- [Task instructions]
Reproduce the following material word for word, keeping every line as it stands.

- [Data for the task]
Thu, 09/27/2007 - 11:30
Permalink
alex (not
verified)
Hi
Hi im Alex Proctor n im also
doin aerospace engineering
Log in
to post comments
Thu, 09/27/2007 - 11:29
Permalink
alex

- [Result of this exercise]
Thu, 09/27/2007 - 11:30
Permalink
alex (not
verified)
Hi
Hi im Alex Proctor n im also
doin aerospace engineering
Log in
to post comments
Thu, 09/27/2007 - 11:29
Permalink
alex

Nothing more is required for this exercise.